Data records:

'''

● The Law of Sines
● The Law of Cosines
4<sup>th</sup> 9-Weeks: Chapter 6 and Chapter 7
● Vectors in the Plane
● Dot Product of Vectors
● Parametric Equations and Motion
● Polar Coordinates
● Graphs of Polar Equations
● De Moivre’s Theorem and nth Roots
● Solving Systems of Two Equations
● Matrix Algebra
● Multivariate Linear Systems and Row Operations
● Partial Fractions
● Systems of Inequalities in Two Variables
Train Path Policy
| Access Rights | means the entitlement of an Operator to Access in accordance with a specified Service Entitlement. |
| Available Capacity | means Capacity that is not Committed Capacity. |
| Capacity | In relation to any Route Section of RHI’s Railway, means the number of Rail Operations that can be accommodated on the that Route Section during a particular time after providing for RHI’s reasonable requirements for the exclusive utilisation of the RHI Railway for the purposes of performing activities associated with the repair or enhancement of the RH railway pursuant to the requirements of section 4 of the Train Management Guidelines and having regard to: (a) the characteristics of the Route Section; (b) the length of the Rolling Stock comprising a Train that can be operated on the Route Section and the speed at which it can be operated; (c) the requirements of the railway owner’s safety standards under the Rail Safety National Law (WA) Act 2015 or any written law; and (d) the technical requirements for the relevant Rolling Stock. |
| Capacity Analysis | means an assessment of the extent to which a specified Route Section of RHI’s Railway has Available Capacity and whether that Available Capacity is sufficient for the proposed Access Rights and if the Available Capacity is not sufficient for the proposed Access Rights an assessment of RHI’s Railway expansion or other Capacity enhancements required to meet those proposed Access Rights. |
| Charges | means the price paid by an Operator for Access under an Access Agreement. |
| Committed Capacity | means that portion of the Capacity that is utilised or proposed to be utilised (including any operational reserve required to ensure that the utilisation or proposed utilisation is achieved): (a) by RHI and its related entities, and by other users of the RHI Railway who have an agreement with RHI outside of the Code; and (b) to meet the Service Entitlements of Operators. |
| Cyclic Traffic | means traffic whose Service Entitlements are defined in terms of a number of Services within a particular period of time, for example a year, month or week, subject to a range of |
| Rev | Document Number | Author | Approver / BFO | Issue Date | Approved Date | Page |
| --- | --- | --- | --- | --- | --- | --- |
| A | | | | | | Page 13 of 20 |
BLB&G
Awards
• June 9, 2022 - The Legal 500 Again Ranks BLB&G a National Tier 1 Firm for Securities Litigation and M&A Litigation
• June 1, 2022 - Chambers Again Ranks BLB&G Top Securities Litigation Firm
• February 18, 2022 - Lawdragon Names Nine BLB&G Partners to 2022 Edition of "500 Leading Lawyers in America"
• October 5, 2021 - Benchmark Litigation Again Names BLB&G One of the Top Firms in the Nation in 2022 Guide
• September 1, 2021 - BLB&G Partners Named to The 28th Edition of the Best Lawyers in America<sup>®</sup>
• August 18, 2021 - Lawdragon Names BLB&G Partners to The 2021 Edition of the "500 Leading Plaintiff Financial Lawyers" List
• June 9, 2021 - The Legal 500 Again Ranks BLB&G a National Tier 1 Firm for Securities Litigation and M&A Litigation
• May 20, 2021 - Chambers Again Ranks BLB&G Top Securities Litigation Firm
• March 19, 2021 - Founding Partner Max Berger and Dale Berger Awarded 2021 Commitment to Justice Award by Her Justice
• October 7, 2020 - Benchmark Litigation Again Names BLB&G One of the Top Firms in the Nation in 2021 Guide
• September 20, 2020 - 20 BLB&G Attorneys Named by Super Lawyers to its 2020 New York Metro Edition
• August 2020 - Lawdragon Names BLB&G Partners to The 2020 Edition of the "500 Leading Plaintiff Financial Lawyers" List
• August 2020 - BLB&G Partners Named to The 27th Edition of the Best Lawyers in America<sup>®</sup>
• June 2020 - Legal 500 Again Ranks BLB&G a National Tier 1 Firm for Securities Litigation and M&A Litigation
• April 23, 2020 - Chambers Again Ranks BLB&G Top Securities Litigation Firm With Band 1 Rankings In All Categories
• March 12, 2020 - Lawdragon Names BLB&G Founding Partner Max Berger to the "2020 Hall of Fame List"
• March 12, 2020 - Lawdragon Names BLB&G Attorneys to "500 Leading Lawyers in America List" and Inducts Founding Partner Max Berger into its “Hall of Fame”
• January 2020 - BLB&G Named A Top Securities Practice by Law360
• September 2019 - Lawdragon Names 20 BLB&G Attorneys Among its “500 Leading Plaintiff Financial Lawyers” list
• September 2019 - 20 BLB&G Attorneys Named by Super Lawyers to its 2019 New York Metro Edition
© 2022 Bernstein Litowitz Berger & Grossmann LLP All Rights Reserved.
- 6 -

'''

For each line of the data that includes the word "March", return a copy of it.

• March 19, 2021 - Founding Partner Max Berger and Dale Berger Awarded 2021 Commitment to Justice Award by Her Justice
• March 12, 2020 - Lawdragon Names BLB&G Founding Partner Max Berger to the "2020 Hall of Fame List"
• March 12, 2020 - Lawdragon Names BLB&G Attorneys to "500 Leading Lawyers in America List" and Inducts Founding Partner Max Berger into its “Hall of Fame”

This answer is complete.